- Saved data entries:
"""

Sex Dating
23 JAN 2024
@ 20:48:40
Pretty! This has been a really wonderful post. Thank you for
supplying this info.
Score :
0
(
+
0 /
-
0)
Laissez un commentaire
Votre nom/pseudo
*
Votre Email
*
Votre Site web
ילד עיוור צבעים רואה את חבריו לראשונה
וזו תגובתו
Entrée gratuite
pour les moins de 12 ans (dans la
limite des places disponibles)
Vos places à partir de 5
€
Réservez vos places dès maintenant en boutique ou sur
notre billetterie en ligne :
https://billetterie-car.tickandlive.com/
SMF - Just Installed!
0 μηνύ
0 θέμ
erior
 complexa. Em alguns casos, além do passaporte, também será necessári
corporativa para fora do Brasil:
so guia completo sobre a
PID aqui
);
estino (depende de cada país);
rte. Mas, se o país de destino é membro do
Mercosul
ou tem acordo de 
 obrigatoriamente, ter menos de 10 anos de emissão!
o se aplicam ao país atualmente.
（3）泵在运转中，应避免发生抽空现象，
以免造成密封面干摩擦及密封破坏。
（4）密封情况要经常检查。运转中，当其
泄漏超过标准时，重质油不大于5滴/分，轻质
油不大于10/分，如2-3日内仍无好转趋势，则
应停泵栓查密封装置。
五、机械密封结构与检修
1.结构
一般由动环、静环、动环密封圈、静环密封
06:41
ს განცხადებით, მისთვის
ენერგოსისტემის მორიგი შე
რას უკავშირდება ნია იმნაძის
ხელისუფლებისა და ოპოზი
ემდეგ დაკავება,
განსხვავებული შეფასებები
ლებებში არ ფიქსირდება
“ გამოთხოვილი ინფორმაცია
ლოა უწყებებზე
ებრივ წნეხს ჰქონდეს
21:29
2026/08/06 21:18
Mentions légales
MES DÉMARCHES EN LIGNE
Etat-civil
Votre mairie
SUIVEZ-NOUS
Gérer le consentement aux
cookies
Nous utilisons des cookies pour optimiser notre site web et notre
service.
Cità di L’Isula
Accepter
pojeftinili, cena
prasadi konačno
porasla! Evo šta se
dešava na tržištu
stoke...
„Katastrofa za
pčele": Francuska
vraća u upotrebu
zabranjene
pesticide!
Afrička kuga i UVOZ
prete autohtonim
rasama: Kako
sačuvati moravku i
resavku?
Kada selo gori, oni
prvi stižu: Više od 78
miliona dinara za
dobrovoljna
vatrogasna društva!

"""

- Task description:
Format every line of text in all the items above as a JSON list of strings, one string per line, leaving out blank lines.

- Answer area:
[
  "Sex Dating",
  "23 JAN 2024",
  "@ 20:48:40",
  "Pretty! This has been a really wonderful post. Thank you for",
  "supplying this info.",
  "Score :",
  "0",
  "(",
  "+",
  "0 /",
  "-",
  "0)",
  "Laissez un commentaire",
  "Votre nom/pseudo",
  "*",
  "Votre Email",
  "*",
  "Votre Site web",
  "ילד עיוור צבעים רואה את חבריו לראשונה",
  "וזו תגובתו",
  "Entrée gratuite",
  "pour les moins de 12 ans (dans la",
  "limite des places disponibles)",
  "Vos places à partir de 5",
  "€",
  "Réservez vos places dès maintenant en boutique ou sur",
  "notre billetterie en ligne :",
  "https://billetterie-car.tickandlive.com/",
  "SMF - Just Installed!",
  "0 μηνύ",
  "0 θέμ",
  "erior",
  " complexa. Em alguns casos, além do passaporte, também será necessári",
  "corporativa para fora do Brasil:",
  "so guia completo sobre a",
  "PID aqui",
  ");",
  "estino (depende de cada país);",
  "rte. Mas, se o país de destino é membro do",
  "Mercosul",
  "ou tem acordo de ",
  " obrigatoriamente, ter menos de 10 anos de emissão!",
  "o se aplicam ao país atualmente.",
  "（3）泵在运转中，应避免发生抽空现象，",
  "以免造成密封面干摩擦及密封破坏。",
  "（4）密封情况要经常检查。运转中，当其",
  "泄漏超过标准时，重质油不大于5滴/分，轻质",
  "油不大于10/分，如2-3日内仍无好转趋势，则",
  "应停泵栓查密封装置。",
  "五、机械密封结构与检修",
  "1.结构",
  "一般由动环、静环、动环密封圈、静环密封",
  "06:41",
  "ს განცხადებით, მისთვის",
  "ენერგოსისტემის მორიგი შე",
  "რას უკავშირდება ნია იმნაძის",
  "ხელისუფლებისა და ოპოზი",
  "ემდეგ დაკავება,",
  "განსხვავებული შეფასებები",
  "ლებებში არ ფიქსირდება",
  "“ გამოთხოვილი ინფორმაცია",
  "ლოა უწყებებზე",
  "ებრივ წნეხს ჰქონდეს",
  "21:29",
  "2026/08/06 21:18",
  "Mentions légales",
  "MES DÉMARCHES EN LIGNE",
  "Etat-civil",
  "Votre mairie",
  "SUIVEZ-NOUS",
  "Gérer le consentement aux",
  "cookies",
  "Nous utilisons des cookies pour optimiser notre site web et notre",
  "service.",
  "Cità di L’Isula",
  "Accepter",
  "pojeftinili, cena",
  "prasadi konačno",
  "porasla! Evo šta se",
  "dešava na tržištu",
  "stoke...",
  "„Katastrofa za",
  "pčele\": Francuska",
  "vraća u upotrebu",
  "zabranjene",
  "pesticide!",
  "Afrička kuga i UVOZ",
  "prete autohtonim",
  "rasama: Kako",
  "sačuvati moravku i",
  "resavku?",
  "Kada selo gori, oni",
  "prvi stižu: Više od 78",
  "miliona dinara za",
  "dobrovoljna",
  "vatrogasna društva!"
]